DENVER — An early uptick in flu hospitalizations in Colorado has state health officials concerned.
Twenty people in the state have been hospitalized with flu since Aug. 1, which about double the number of cases Colorado usually sees this time of year, according to the Colorado Department of Health and Environment.
During last year’s flu season, 3,340 Coloradans were hospitalized with flu, and two children died.
Health officials are urging Coloradans ages 6 months and older to get a flu vaccine, ideally before the end of October.
“Flu is unpredictable,” said State Epidemiologist Dr. Rachel Herlihy. “The increased number of cases we’re seeing doesn’t necessarily signal a more serious flu season, but it does mean the sooner you get your flu shot, the better off you’ll be.”
It takes about two weeks for the vaccination to take effect.
Here are some facts about this year’s flu vaccine:
The Centers for Disease Control and Prevention recommends only injectable flu shots this year. The nasal flu vaccine (FluMist) is not recommended.

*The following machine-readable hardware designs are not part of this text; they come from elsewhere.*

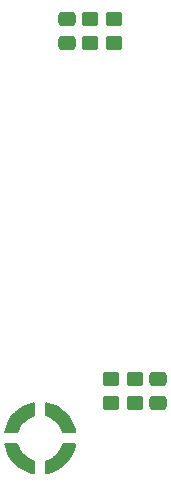
<source format=gbr>
%TF.GenerationSoftware,KiCad,Pcbnew,(7.0.0)*%
%TF.CreationDate,2023-04-10T20:49:18+02:00*%
%TF.ProjectId,STM32 Talnet console,53544d33-3220-4546-916c-6e657420636f,rev?*%
%TF.SameCoordinates,Original*%
%TF.FileFunction,Paste,Top*%
%TF.FilePolarity,Positive*%
%FSLAX46Y46*%
G04 Gerber Fmt 4.6, Leading zero omitted, Abs format (unit mm)*
G04 Created by KiCad (PCBNEW (7.0.0)) date 2023-04-10 20:49:18*
%MOMM*%
%LPD*%
G01*
G04 APERTURE LIST*
G04 Aperture macros list*
%AMRoundRect*
0 Rectangle with rounded corners*
0 $1 Rounding radius*
0 $2 $3 $4 $5 $6 $7 $8 $9 X,Y pos of 4 corners*
0 Add a 4 corners polygon primitive as box body*
4,1,4,$2,$3,$4,$5,$6,$7,$8,$9,$2,$3,0*
0 Add four circle primitives for the rounded corners*
1,1,$1+$1,$2,$3*
1,1,$1+$1,$4,$5*
1,1,$1+$1,$6,$7*
1,1,$1+$1,$8,$9*
0 Add four rect primitives between the rounded corners*
20,1,$1+$1,$2,$3,$4,$5,0*
20,1,$1+$1,$4,$5,$6,$7,0*
20,1,$1+$1,$6,$7,$8,$9,0*
20,1,$1+$1,$8,$9,$2,$3,0*%
G04 Aperture macros list end*
%ADD10C,0.200000*%
%ADD11RoundRect,0.250000X0.475000X-0.337500X0.475000X0.337500X-0.475000X0.337500X-0.475000X-0.337500X0*%
%ADD12RoundRect,0.250000X0.450000X-0.350000X0.450000X0.350000X-0.450000X0.350000X-0.450000X-0.350000X0*%
G04 APERTURE END LIST*
%TO.C,H6*%
G36*
X98942900Y-110770608D02*
G01*
X98814451Y-110806046D01*
X98567582Y-110906330D01*
X98336216Y-111038506D01*
X98124450Y-111200234D01*
X97936034Y-111388650D01*
X97774306Y-111600416D01*
X97642130Y-111831782D01*
X97541846Y-112078651D01*
X97506408Y-112207100D01*
X96484860Y-112207100D01*
X96515211Y-112041258D01*
X96608324Y-111717209D01*
X96737181Y-111405642D01*
X96900159Y-111110488D01*
X97095200Y-110835467D01*
X97319847Y-110584047D01*
X97571267Y-110359400D01*
X97846288Y-110164359D01*
X98141442Y-110001381D01*
X98453009Y-109872524D01*
X98777058Y-109779411D01*
X98942900Y-109749060D01*
X98942900Y-110770608D01*
G37*
D10*
X98942900Y-110770608D02*
X98814451Y-110806046D01*
X98567582Y-110906330D01*
X98336216Y-111038506D01*
X98124450Y-111200234D01*
X97936034Y-111388650D01*
X97774306Y-111600416D01*
X97642130Y-111831782D01*
X97541846Y-112078651D01*
X97506408Y-112207100D01*
X96484860Y-112207100D01*
X96515211Y-112041258D01*
X96608324Y-111717209D01*
X96737181Y-111405642D01*
X96900159Y-111110488D01*
X97095200Y-110835467D01*
X97319847Y-110584047D01*
X97571267Y-110359400D01*
X97846288Y-110164359D01*
X98141442Y-110001381D01*
X98453009Y-109872524D01*
X98777058Y-109779411D01*
X98942900Y-109749060D01*
X98942900Y-110770608D01*
G36*
X97541846Y-113335549D02*
G01*
X97642130Y-113582418D01*
X97774306Y-113813784D01*
X97936034Y-114025550D01*
X98124450Y-114213966D01*
X98336216Y-114375694D01*
X98567582Y-114507870D01*
X98814451Y-114608154D01*
X98942900Y-114643592D01*
X98942900Y-115665140D01*
X98777058Y-115634789D01*
X98453009Y-115541676D01*
X98141442Y-115412819D01*
X97846288Y-115249841D01*
X97571267Y-115054800D01*
X97319847Y-114830153D01*
X97095200Y-114578733D01*
X96900159Y-114303712D01*
X96737181Y-114008558D01*
X96608324Y-113696991D01*
X96515211Y-113372942D01*
X96484860Y-113207100D01*
X97506408Y-113207100D01*
X97541846Y-113335549D01*
G37*
X97541846Y-113335549D02*
X97642130Y-113582418D01*
X97774306Y-113813784D01*
X97936034Y-114025550D01*
X98124450Y-114213966D01*
X98336216Y-114375694D01*
X98567582Y-114507870D01*
X98814451Y-114608154D01*
X98942900Y-114643592D01*
X98942900Y-115665140D01*
X98777058Y-115634789D01*
X98453009Y-115541676D01*
X98141442Y-115412819D01*
X97846288Y-115249841D01*
X97571267Y-115054800D01*
X97319847Y-114830153D01*
X97095200Y-114578733D01*
X96900159Y-114303712D01*
X96737181Y-114008558D01*
X96608324Y-113696991D01*
X96515211Y-113372942D01*
X96484860Y-113207100D01*
X97506408Y-113207100D01*
X97541846Y-113335549D01*
G36*
X100108742Y-109779411D02*
G01*
X100432791Y-109872524D01*
X100744358Y-110001381D01*
X101039512Y-110164359D01*
X101314533Y-110359400D01*
X101565953Y-110584047D01*
X101790600Y-110835467D01*
X101985641Y-111110488D01*
X102148619Y-111405642D01*
X102277476Y-111717209D01*
X102370589Y-112041258D01*
X102400940Y-112207100D01*
X101379392Y-112207100D01*
X101343955Y-112078651D01*
X101243671Y-111831782D01*
X101111494Y-111600416D01*
X100949766Y-111388650D01*
X100761350Y-111200234D01*
X100549584Y-111038506D01*
X100318218Y-110906329D01*
X100071349Y-110806045D01*
X99942900Y-110770608D01*
X99942900Y-109749060D01*
X100108742Y-109779411D01*
G37*
X100108742Y-109779411D02*
X100432791Y-109872524D01*
X100744358Y-110001381D01*
X101039512Y-110164359D01*
X101314533Y-110359400D01*
X101565953Y-110584047D01*
X101790600Y-110835467D01*
X101985641Y-111110488D01*
X102148619Y-111405642D01*
X102277476Y-111717209D01*
X102370589Y-112041258D01*
X102400940Y-112207100D01*
X101379392Y-112207100D01*
X101343955Y-112078651D01*
X101243671Y-111831782D01*
X101111494Y-111600416D01*
X100949766Y-111388650D01*
X100761350Y-111200234D01*
X100549584Y-111038506D01*
X100318218Y-110906329D01*
X100071349Y-110806045D01*
X99942900Y-110770608D01*
X99942900Y-109749060D01*
X100108742Y-109779411D01*
G36*
X102370589Y-113372942D02*
G01*
X102277476Y-113696991D01*
X102148619Y-114008558D01*
X101985641Y-114303712D01*
X101790600Y-114578733D01*
X101565953Y-114830153D01*
X101314533Y-115054800D01*
X101039512Y-115249841D01*
X100744358Y-115412819D01*
X100432791Y-115541676D01*
X100108742Y-115634789D01*
X99942900Y-115665140D01*
X99942900Y-114643592D01*
X100071349Y-114608155D01*
X100318218Y-114507871D01*
X100549584Y-114375694D01*
X100761350Y-114213966D01*
X100949766Y-114025550D01*
X101111494Y-113813784D01*
X101243671Y-113582418D01*
X101343955Y-113335549D01*
X101379392Y-113207100D01*
X102400940Y-113207100D01*
X102370589Y-113372942D01*
G37*
X102370589Y-113372942D02*
X102277476Y-113696991D01*
X102148619Y-114008558D01*
X101985641Y-114303712D01*
X101790600Y-114578733D01*
X101565953Y-114830153D01*
X101314533Y-115054800D01*
X101039512Y-115249841D01*
X100744358Y-115412819D01*
X100432791Y-115541676D01*
X100108742Y-115634789D01*
X99942900Y-115665140D01*
X99942900Y-114643592D01*
X100071349Y-114608155D01*
X100318218Y-114507871D01*
X100549584Y-114375694D01*
X100761350Y-114213966D01*
X100949766Y-114025550D01*
X101111494Y-113813784D01*
X101243671Y-113582418D01*
X101343955Y-113335549D01*
X101379392Y-113207100D01*
X102400940Y-113207100D01*
X102370589Y-113372942D01*
%TD*%
D11*
%TO.C,C19*%
X101692900Y-79244600D03*
X101692900Y-77169600D03*
%TD*%
D12*
%TO.C,R17*%
X107442900Y-109707100D03*
X107442900Y-107707100D03*
%TD*%
%TO.C,R15*%
X105442900Y-109707098D03*
X105442900Y-107707098D03*
%TD*%
%TO.C,R18*%
X103692900Y-79207100D03*
X103692900Y-77207100D03*
%TD*%
%TO.C,R16*%
X105692900Y-79207100D03*
X105692900Y-77207100D03*
%TD*%
D11*
%TO.C,C18*%
X109442900Y-107669600D03*
X109442900Y-109744600D03*
%TD*%
M02*

</source>
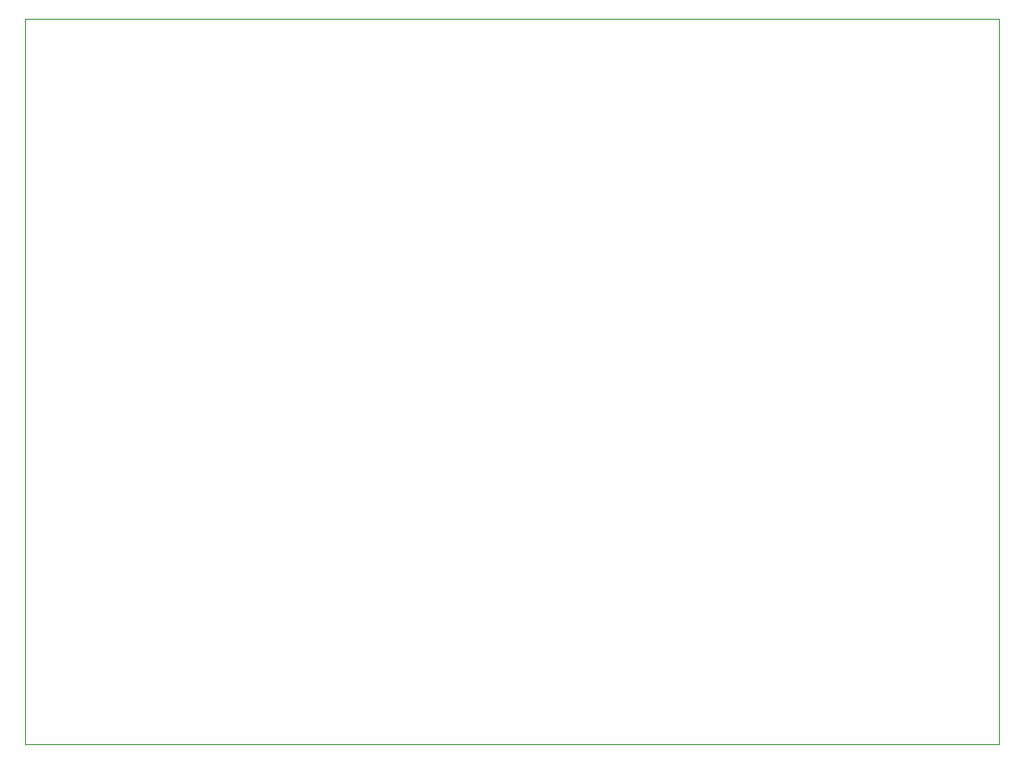
<source format=gbr>
%TF.GenerationSoftware,KiCad,Pcbnew,7.0.7*%
%TF.CreationDate,2023-09-06T20:36:42+03:00*%
%TF.ProjectId,apollo,61706f6c-6c6f-42e6-9b69-6361645f7063,rev?*%
%TF.SameCoordinates,Original*%
%TF.FileFunction,Profile,NP*%
%FSLAX46Y46*%
G04 Gerber Fmt 4.6, Leading zero omitted, Abs format (unit mm)*
G04 Created by KiCad (PCBNEW 7.0.7) date 2023-09-06 20:36:42*
%MOMM*%
%LPD*%
G01*
G04 APERTURE LIST*
%TA.AperFunction,Profile*%
%ADD10C,0.100000*%
%TD*%
G04 APERTURE END LIST*
D10*
X118745000Y-60960000D02*
X210820000Y-60960000D01*
X210820000Y-129540000D01*
X118745000Y-129540000D01*
X118745000Y-60960000D01*
M02*

</source>
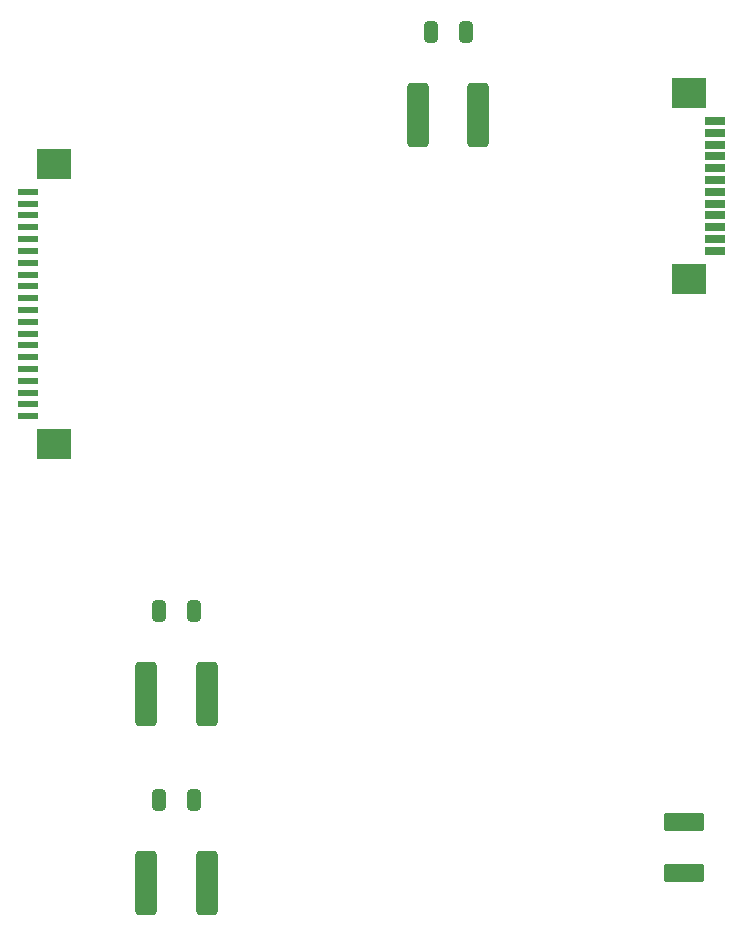
<source format=gbr>
%TF.GenerationSoftware,KiCad,Pcbnew,9.0.6*%
%TF.CreationDate,2025-11-01T18:41:32+03:00*%
%TF.ProjectId,PMPS-20W,504d5053-2d32-4305-972e-6b696361645f,rev?*%
%TF.SameCoordinates,Original*%
%TF.FileFunction,Paste,Top*%
%TF.FilePolarity,Positive*%
%FSLAX46Y46*%
G04 Gerber Fmt 4.6, Leading zero omitted, Abs format (unit mm)*
G04 Created by KiCad (PCBNEW 9.0.6) date 2025-11-01 18:41:32*
%MOMM*%
%LPD*%
G01*
G04 APERTURE LIST*
G04 Aperture macros list*
%AMRoundRect*
0 Rectangle with rounded corners*
0 $1 Rounding radius*
0 $2 $3 $4 $5 $6 $7 $8 $9 X,Y pos of 4 corners*
0 Add a 4 corners polygon primitive as box body*
4,1,4,$2,$3,$4,$5,$6,$7,$8,$9,$2,$3,0*
0 Add four circle primitives for the rounded corners*
1,1,$1+$1,$2,$3*
1,1,$1+$1,$4,$5*
1,1,$1+$1,$6,$7*
1,1,$1+$1,$8,$9*
0 Add four rect primitives between the rounded corners*
20,1,$1+$1,$2,$3,$4,$5,0*
20,1,$1+$1,$4,$5,$6,$7,0*
20,1,$1+$1,$6,$7,$8,$9,0*
20,1,$1+$1,$8,$9,$2,$3,0*%
G04 Aperture macros list end*
%ADD10RoundRect,0.250000X-0.325000X-0.650000X0.325000X-0.650000X0.325000X0.650000X-0.325000X0.650000X0*%
%ADD11RoundRect,0.250000X-0.650000X-2.450000X0.650000X-2.450000X0.650000X2.450000X-0.650000X2.450000X0*%
%ADD12RoundRect,0.250000X1.450000X-0.537500X1.450000X0.537500X-1.450000X0.537500X-1.450000X-0.537500X0*%
%ADD13R,1.803400X0.635000*%
%ADD14R,2.997200X2.590800*%
%ADD15R,1.800000X0.600000*%
%ADD16R,3.000000X2.600000*%
G04 APERTURE END LIST*
D10*
%TO.C,C7*%
X-2475000Y43000000D03*
X475000Y43000000D03*
%TD*%
D11*
%TO.C,C5*%
X-3550000Y36000000D03*
X1550000Y36000000D03*
%TD*%
%TO.C,C3*%
X-26550000Y-29000000D03*
X-21450000Y-29000000D03*
%TD*%
D10*
%TO.C,C4*%
X-25475000Y-6000000D03*
X-22525000Y-6000000D03*
%TD*%
D12*
%TO.C,C1*%
X19000000Y-28137500D03*
X19000000Y-23862500D03*
%TD*%
D13*
%TO.C,J11*%
X21556000Y35499992D03*
X21556000Y34499994D03*
X21556000Y33499996D03*
X21556000Y32499998D03*
X21556000Y31500000D03*
X21556000Y30500000D03*
X21556000Y29500000D03*
X21556000Y28500000D03*
X21556000Y27500002D03*
X21556000Y26500004D03*
X21556000Y25500006D03*
X21556000Y24500008D03*
D14*
X19385999Y37850003D03*
X19385999Y22149997D03*
%TD*%
D15*
%TO.C,JM1*%
X-36546000Y10500000D03*
X-36546000Y11500000D03*
X-36546000Y12500000D03*
X-36546000Y13500000D03*
X-36546000Y14500000D03*
X-36546000Y15500000D03*
X-36546000Y16500000D03*
X-36546000Y17500000D03*
X-36546000Y18500000D03*
X-36546000Y19500000D03*
X-36546000Y20500000D03*
X-36546000Y21500000D03*
X-36546000Y22500000D03*
X-36546000Y23500000D03*
X-36546000Y24500000D03*
X-36546000Y25500000D03*
X-36546000Y26500000D03*
X-36546000Y27500000D03*
X-36546000Y28500000D03*
X-36546000Y29500000D03*
D16*
X-34375000Y8150000D03*
X-34375000Y31850000D03*
%TD*%
D10*
%TO.C,C6*%
X-25475000Y-22000000D03*
X-22525000Y-22000000D03*
%TD*%
D11*
%TO.C,C2*%
X-26550000Y-13000000D03*
X-21450000Y-13000000D03*
%TD*%
M02*

</source>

The CDC, as well as the Advisory Committee on Immunization Practices and the American College of Obstetricians and Gynecologists, recommend pregnant women get a flu vaccine during any trimester of their pregnancy. Influenza can be a more severe disease during pregnancy. Pregnant women may receive any licensed, recommended and age-appropriate flu vaccine.
Options for flu vaccine include vaccines protecting against three or four strains of flu; high-dose and enhanced vaccine for older people; and vaccines manufactured without eggs. People should discuss these choices with their health care providers.
Check with your health care provider about getting vaccinated, or to find flu vaccines at retail outlets, visit vaccinefinder.org.